Genesis in Westwood, Apocalypse in Pasadena
The Hammer Museum is pairing its great Burchfield/Gober show with another fascinating yin/yang smackdown: Robert Crumb meets the book of Genesis. Crumb has illustrated the entire text as a comic book. It's being published (in hardcover) this month by W.W. Norton. Crumb went to great efforts to achieve such historic accuracy as is possible, rejecting early drawings that made the costumes look like modern bathrobes and the tents resemble something from REI. The Hammer show presents all 207 of Crumb's original ink drawings. The scope of the project may be the problem. By hewing so closely to a given text and to historic accuracy, there is little scope for the transgressive invention that Crumb is known for. It's tough for Rachel to compete with Angelfood McSpade.

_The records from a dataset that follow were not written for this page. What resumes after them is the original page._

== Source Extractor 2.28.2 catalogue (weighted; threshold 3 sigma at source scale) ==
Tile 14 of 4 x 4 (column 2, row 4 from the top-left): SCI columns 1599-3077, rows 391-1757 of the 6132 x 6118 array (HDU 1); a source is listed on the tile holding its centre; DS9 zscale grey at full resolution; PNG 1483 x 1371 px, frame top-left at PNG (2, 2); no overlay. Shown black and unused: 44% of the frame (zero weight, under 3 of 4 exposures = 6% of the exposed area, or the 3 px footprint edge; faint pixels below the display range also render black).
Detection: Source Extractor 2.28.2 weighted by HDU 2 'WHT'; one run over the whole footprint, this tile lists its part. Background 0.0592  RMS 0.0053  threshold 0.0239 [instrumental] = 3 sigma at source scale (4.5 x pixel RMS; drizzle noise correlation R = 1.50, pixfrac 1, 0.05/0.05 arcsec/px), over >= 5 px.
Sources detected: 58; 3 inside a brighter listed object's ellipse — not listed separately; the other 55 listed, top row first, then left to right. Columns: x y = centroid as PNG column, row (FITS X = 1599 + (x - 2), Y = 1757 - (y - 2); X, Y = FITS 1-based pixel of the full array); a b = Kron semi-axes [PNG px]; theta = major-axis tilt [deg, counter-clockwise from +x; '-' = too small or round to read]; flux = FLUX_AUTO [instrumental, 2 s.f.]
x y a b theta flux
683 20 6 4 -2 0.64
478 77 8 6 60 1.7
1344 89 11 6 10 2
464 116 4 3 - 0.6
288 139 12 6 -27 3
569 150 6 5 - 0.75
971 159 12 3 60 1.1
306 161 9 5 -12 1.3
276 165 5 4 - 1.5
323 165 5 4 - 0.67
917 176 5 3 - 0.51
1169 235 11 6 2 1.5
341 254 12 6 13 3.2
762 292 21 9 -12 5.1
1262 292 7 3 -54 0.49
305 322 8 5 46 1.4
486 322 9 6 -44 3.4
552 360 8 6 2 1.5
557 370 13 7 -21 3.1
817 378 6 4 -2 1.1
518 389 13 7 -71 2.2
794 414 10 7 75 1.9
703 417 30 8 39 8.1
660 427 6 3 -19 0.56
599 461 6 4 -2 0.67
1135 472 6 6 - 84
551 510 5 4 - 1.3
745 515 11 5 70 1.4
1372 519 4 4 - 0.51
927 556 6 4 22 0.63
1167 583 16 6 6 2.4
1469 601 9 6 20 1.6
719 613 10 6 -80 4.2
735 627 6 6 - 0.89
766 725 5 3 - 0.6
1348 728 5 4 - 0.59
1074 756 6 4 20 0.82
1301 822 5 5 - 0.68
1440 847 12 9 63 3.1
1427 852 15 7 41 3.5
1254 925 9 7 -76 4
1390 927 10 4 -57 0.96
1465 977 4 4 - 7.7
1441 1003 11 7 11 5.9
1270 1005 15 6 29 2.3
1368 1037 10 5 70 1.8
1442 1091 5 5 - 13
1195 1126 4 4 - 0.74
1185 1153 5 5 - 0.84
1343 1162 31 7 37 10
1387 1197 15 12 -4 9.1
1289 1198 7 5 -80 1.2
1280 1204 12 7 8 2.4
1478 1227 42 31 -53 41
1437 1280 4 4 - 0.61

Comix fans and bible fans will also want to check out the Basil Wolverton Bible, published late last year. Unlike Crumb, Wolverton was a true believer, a disciple of Pasadena's Herbert Armstrong and his scandal-riven Worldwide Church of God. From 1952 to 1974 Wolverton illustrated the bible for Armstrong, even as he was working on Mad magazine and such relentlessly lowbrow classics as Brain-Bats of Venus. Wolverton's art-world following best appreciates his illustrations of apocalypse, which was no theological abstraction for him. Herbert Armstrong announced the world was to end in 1975, with end-time tribulations beginning in 1972. As it developed that Armageddon wasn't arriving on Armstrong's timetable, the church fell into chaos, exacerbated by the skirt-chasing of Herbert's son and heir-apparent. All of this complicated fund-raising. That and Wolverton's failing health put an end to his illustration project a year before scheduled zero hour. Ray Olsen wrote, "Wolverton’s faces have only a handful of types and expressions, and he couldn’t do foreshortening. His Book of Revelation drawings, full of grotesque horror, are more impressive than the others; but altogether his religious art demonstrates that he was kind of the Douanier Rousseau, the Grandma Moses, of comics."